Si tratta innanzitutto di educare il cuore alla carità. Non dunque “cose da fare” delegate agli esperti e ai competenti, ma la concretezza delle relazioni personali. Il libro evidenzia in più punti questo equivoco che scambia la carità per dei servizi che personale specializzato deve rendere a nome della comunità cristiana, e che ne ha determinato la separazione rispetto ad altre dimensioni costitutive (la liturgia, ad esempio, o l’evangelizzazione) oppure l’ipertrofia. In quest’ultimo caso, la carità diventa nella vita delle parrocchie o delle diocesi un contenitore dove tutto quel che riguarda l’altrove, rispetto alla pastorale ordinaria della Chiesa, viene fatto confluire. Si fatica così a distinguere la pastorale sociale dalla Caritas, o la pastorale della salute dalle visite della San Vincenzo, o le scuole di formazione sociale dal compito educativo che le Caritas parrocchiali dovrebbero svolgere.

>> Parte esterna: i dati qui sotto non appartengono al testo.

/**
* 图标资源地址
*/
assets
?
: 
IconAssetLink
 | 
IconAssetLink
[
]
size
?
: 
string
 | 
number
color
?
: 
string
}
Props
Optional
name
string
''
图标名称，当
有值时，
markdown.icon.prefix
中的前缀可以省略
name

Il libro si impegna a descrivere alcuni criteri grazie ai quali convertirsi a un modo diverso di fare pastorale. La pastorale, ai nostri giorni, si occupa molto di comunicazione: pare questa la frontiera grazie alla quale il vangelo avanzerà o arretrerà, perso nelle nebbie dell’incomprensione comunicativa dei nostri contemporanei. Si parla perciò molto di nuovi mezzi, di imprecisati “nuovi ambienti”, di fumose “nuove antropologie” quali la Chiesa dovrebbe entrare, pena l’irrilevanza della sua presenza nel mondo, fattosi ormai “necessariamente” mediatico.

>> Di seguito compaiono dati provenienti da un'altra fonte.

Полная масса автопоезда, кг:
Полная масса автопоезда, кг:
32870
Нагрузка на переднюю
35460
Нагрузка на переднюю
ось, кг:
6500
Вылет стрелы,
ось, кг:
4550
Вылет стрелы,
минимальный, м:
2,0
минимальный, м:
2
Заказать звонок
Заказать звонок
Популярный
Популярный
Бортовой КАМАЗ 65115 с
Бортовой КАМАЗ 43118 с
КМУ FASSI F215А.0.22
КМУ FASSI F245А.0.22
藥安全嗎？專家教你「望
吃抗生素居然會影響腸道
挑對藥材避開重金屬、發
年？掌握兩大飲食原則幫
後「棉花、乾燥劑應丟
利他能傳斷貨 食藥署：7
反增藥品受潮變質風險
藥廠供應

Questa “necessaria” distrazione mediatica non sarà piuttosto un equivoco e non risponde forse all’ennesima variante di un ben noto determinismo che oggi sostituisce i “fattori di produzione” con i “mezzi di comunicazione”, mantenendo il verso della relazione materialistica struttura-sovrastruttura? È di questo che abbiamo bisogno – noi e il mondo?
Cristo non dice ai suoi discepoli: «Mandate messaggi al mondo intero» ma Andate nel mondo intero. Il messaggio della fede e la consistenza della carità stanno nella prossimità̀ del messaggero. Il libro scommette su questo fatto rivoluzionario e spiazzante per alcuni guru della comunicazione: la carità non si può rimpiazzare con un prodotto di comunicazione massmediatica, e rimane un dono e un compito sul quale dobbiamo investire molto di più.

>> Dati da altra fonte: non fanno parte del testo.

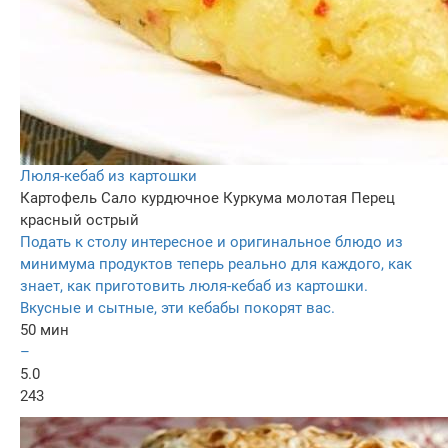
Люля-кебаб из картошки
Картофель
Сало курдючное
Куркума молотая
Перец
красный острый
Подать к столу интересное и оригинальное блюдо из
минимума продуктов теперь реально для каждого, как
знает, как приготовить люля-кебаб из картошки.
Вкусные и сытные, эти кебабы покорят вас.
50 мин
–
5.0
243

Essa implica un fare che è molto umile, cose semplici come offrire da mangiare e da bere, vestire chi è nudo, dare un tetto a chi non ha casa, visitare i malati ed i prigionieri. La virtù̀ più̀ alta si ricongiunge con l’appetito più̀ basso, risponde a questo bisogno primordiale: nutre gli affamati. Questa è la dimensione all’interno della quale la persona realizza in modo pieno la sua vocazione più elevata: quella di costruire la comunità terrena ad immagine della comunità celeste: Caritapolis, per usare un’espressione cara al mio maestro da poco scomparso Michael Novak.
Di questi tempi, nei quali la carità pare nelle nostre comunità quasi un’appendice di servizi offerti dai pensionati ancora attivi e pieni di buona volontà, porre il problema della necessaria formazione permanente anche in questo campo non è un contributo da poco.